TACOMA, Wash. – A team of researchers at a U.S. Army infertility clinic has developed a fast and reliable genetic test for detecting ectopic pregnancies.
Developed at the Madigan Army Medical Center, the new test analyzes 12 genes collected from an endometrial biopsy. The results indicate whether the embryo is located in a nonviable location, intrauterine or ectopic.
Ectopic pregnancy accounts for one to two percent of all pregnancies in the United States and remains the leading cause of maternal death in the first trimester.

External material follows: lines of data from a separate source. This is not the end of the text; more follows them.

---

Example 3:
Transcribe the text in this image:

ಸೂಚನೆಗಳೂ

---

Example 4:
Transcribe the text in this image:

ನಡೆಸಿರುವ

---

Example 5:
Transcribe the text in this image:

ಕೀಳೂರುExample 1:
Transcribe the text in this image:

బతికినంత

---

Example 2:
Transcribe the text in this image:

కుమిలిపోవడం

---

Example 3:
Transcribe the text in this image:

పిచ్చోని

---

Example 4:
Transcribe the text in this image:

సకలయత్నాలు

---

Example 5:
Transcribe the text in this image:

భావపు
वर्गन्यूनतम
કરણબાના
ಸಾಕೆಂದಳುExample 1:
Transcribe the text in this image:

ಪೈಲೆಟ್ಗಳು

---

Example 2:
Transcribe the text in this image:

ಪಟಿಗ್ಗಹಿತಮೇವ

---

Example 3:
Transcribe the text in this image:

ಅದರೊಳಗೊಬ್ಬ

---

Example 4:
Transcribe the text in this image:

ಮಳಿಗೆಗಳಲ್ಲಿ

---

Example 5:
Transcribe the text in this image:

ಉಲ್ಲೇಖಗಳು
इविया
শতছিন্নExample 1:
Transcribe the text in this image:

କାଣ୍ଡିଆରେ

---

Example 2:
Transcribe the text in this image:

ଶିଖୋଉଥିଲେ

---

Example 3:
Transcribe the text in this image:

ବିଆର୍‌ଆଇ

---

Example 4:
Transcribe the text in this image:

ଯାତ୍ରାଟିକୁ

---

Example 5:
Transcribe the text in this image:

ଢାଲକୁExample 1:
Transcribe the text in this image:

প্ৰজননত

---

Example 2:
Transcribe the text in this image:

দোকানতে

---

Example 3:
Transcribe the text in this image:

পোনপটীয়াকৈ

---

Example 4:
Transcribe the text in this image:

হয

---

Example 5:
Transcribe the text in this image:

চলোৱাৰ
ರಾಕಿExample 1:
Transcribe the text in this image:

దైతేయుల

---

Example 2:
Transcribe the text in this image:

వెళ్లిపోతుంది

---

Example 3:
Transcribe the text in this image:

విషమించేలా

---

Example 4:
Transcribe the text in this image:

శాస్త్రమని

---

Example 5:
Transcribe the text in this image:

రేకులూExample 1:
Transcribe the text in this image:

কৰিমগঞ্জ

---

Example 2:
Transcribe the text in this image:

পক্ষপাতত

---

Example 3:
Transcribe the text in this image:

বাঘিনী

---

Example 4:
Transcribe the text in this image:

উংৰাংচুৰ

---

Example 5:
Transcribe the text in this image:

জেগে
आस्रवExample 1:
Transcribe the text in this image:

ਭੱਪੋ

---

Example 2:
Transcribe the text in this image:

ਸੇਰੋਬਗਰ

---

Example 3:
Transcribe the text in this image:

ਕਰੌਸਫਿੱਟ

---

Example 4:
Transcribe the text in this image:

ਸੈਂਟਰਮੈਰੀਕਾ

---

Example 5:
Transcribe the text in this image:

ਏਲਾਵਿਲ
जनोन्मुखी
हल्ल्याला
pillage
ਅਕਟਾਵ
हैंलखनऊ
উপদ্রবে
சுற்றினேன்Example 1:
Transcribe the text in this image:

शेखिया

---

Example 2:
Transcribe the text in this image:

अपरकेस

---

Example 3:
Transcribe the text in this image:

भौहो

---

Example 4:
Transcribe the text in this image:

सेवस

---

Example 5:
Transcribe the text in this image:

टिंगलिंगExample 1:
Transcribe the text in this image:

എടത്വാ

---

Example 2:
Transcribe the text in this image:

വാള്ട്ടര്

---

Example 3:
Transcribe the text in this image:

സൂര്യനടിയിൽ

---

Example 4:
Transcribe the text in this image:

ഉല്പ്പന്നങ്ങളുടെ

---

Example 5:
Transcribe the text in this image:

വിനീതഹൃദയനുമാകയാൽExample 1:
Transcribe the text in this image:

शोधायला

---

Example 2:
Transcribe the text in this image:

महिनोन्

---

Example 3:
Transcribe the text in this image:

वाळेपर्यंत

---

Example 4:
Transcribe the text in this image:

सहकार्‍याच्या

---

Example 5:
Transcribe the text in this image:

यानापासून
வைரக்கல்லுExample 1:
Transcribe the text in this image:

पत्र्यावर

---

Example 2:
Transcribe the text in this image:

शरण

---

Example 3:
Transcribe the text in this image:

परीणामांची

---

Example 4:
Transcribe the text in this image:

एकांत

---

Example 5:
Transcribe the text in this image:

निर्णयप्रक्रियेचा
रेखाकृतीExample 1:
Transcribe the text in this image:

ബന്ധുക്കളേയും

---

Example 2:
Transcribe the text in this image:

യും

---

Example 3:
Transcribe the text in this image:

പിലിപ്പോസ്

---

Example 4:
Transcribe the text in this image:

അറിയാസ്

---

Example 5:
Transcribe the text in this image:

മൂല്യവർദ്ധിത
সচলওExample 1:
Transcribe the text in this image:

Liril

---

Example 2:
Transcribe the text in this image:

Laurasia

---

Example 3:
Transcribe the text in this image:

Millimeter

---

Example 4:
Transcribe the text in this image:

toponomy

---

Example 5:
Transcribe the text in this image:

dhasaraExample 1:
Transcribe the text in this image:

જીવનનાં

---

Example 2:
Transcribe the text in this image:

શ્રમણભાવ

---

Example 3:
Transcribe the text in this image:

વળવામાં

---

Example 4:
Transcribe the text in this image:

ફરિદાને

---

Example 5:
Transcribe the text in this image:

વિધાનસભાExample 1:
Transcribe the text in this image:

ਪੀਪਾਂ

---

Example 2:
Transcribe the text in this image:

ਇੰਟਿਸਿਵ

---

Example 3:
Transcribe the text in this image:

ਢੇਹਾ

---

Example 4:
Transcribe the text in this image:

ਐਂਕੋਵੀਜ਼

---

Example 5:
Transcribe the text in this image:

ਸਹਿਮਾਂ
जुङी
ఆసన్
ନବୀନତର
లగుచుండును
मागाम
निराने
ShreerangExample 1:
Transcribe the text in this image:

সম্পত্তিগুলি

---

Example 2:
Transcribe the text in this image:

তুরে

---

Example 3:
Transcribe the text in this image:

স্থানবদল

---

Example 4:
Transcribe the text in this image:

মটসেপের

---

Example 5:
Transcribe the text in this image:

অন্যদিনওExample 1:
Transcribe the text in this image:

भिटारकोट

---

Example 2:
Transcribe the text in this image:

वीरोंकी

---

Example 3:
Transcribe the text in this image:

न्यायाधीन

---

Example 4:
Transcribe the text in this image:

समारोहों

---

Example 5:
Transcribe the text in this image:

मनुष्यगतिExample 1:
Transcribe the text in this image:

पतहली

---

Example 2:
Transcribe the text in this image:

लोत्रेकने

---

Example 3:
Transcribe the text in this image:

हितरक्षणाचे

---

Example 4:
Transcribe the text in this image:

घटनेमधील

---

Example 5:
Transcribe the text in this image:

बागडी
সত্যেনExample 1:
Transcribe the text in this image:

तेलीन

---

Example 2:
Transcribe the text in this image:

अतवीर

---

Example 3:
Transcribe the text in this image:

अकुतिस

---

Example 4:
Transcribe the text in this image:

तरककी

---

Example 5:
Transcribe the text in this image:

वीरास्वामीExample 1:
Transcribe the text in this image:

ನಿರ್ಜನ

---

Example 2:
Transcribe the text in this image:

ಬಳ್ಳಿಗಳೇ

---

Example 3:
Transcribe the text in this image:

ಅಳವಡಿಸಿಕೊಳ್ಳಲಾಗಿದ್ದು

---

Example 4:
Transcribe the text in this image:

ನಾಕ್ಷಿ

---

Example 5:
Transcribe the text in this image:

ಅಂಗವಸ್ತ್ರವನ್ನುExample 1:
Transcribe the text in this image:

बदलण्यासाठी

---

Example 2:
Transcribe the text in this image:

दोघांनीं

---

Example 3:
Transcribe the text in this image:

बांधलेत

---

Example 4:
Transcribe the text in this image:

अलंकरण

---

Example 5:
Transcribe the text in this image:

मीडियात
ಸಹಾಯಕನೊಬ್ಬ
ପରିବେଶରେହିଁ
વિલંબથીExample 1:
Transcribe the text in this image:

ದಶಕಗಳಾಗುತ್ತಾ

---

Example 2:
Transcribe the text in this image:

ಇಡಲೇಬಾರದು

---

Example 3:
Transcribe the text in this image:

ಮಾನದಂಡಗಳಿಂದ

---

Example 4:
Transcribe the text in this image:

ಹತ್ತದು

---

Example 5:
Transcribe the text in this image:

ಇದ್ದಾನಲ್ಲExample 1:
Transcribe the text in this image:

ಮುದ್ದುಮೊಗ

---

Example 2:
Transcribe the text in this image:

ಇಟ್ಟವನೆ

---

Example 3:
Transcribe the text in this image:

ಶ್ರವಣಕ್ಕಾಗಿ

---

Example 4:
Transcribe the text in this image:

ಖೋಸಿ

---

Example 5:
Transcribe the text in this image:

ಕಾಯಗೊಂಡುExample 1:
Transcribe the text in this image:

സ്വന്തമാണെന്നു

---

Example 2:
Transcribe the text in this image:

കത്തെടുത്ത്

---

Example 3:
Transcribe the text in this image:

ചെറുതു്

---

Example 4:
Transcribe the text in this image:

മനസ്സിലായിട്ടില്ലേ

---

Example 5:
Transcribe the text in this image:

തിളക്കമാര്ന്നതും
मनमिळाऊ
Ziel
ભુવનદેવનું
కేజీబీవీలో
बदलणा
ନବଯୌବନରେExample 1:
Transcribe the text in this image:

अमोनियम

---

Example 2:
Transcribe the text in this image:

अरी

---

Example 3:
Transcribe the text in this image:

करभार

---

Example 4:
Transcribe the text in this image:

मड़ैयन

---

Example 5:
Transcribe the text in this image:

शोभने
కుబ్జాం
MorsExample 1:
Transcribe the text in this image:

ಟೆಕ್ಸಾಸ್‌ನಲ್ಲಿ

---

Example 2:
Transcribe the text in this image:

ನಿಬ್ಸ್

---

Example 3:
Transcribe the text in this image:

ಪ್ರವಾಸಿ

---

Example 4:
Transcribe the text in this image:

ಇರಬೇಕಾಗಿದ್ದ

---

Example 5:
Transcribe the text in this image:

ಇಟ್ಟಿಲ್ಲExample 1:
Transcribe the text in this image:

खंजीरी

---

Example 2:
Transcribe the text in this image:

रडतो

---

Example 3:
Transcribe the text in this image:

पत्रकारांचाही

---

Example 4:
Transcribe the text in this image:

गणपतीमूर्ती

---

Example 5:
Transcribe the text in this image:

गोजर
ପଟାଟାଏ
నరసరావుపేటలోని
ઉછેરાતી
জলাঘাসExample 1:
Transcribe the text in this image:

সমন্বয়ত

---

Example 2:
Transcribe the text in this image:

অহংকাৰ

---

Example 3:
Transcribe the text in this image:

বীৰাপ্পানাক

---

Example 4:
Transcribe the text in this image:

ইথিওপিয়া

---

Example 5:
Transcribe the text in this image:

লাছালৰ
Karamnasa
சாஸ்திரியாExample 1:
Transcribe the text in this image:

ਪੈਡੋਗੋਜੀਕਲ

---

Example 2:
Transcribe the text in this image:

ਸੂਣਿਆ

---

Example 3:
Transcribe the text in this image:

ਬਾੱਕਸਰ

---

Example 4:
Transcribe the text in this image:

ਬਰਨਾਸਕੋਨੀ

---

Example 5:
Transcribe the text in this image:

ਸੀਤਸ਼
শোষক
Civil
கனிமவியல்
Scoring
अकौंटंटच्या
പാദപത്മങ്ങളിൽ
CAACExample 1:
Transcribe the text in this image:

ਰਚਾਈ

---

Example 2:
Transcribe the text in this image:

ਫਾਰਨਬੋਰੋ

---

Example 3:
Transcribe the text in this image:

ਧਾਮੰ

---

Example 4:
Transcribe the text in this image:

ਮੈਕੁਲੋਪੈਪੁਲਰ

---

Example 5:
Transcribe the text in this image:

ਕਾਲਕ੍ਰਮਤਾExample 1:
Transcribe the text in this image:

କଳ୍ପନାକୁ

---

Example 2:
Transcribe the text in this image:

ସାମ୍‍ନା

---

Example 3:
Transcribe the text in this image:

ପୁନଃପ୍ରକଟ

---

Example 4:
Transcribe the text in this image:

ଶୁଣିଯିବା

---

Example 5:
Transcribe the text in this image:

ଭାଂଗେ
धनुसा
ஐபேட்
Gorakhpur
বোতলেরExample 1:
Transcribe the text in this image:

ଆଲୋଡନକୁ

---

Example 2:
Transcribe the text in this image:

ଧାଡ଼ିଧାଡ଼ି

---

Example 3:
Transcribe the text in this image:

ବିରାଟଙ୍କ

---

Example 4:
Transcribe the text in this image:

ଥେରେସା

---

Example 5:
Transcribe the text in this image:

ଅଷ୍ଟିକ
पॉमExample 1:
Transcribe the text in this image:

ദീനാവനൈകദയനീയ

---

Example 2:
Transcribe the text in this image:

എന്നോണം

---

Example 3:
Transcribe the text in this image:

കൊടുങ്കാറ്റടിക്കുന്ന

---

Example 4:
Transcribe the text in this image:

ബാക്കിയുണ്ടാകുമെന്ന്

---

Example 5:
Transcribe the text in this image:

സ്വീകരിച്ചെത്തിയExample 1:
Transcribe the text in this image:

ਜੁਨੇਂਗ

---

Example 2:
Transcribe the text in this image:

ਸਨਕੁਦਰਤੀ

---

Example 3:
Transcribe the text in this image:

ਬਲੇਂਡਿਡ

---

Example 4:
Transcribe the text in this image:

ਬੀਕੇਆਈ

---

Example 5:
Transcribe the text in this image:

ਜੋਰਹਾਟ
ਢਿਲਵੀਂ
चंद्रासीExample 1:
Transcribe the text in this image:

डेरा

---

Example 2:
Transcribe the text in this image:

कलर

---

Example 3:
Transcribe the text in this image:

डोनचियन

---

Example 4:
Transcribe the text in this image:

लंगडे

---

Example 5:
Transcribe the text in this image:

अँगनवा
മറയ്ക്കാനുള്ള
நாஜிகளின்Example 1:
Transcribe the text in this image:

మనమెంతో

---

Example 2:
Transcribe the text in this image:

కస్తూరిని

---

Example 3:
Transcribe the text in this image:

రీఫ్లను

Diagnosing an ectopic pregnancy is currently performed using transvaginal ultrasound, most are located within the fallopian tube, but sometimes the location cannot be visualized.
After the ultrasound, the next test currently used, which assesses pregnancy-related hormones, gonadotropin, and progesterone, is limited by high false-positive and false-negative rates.
“Definitive diagnosis can be time-consuming and cumbersome, often requiring multiple office visits, serial blood draws, ultrasound examinations, and surgical procedures over a period of time which may span several weeks,” according to the Army’s December 26 patent application publication.
In contrast, the Army’s new test requires one patient visit with a medical laboratory producing same-day results.
The technology was validated using tissue samples from 36 volunteers.
Dr. Jessica Lentscher, a U.S. Army captain who helped invent the test, said that early identification of the location of a pregnancy outside of the uterus enables early treatment and the avoidance of a rupture.
“I’m really appreciative of all of the patients who have consented to be a part of this study, especially given that this situation is most of the time really disappointing and difficult, but these patients are going above and beyond in hoping to further our knowledge in the care of future generations,” Lentscher said.
Technology Licensing Opportunity
Following the research effort, the Army filed for a U.S. patent – the application was made public on Dec. 26, 2019, and also lists Nicole Ortogero, Richard Burney, Gregory Chow, Zachary Colburn, as co-inventors.
Qualified healthcare companies can now pursue the development of the test into a widely available tool through a patent license agreement.
Dr. Quinton King, senior technology manager at TechLink, confirmed the availability of licenses last week.
“This is a fantastic opportunity for a company supporting women’s health to develop and deliver a critically needed medical technology,” King said.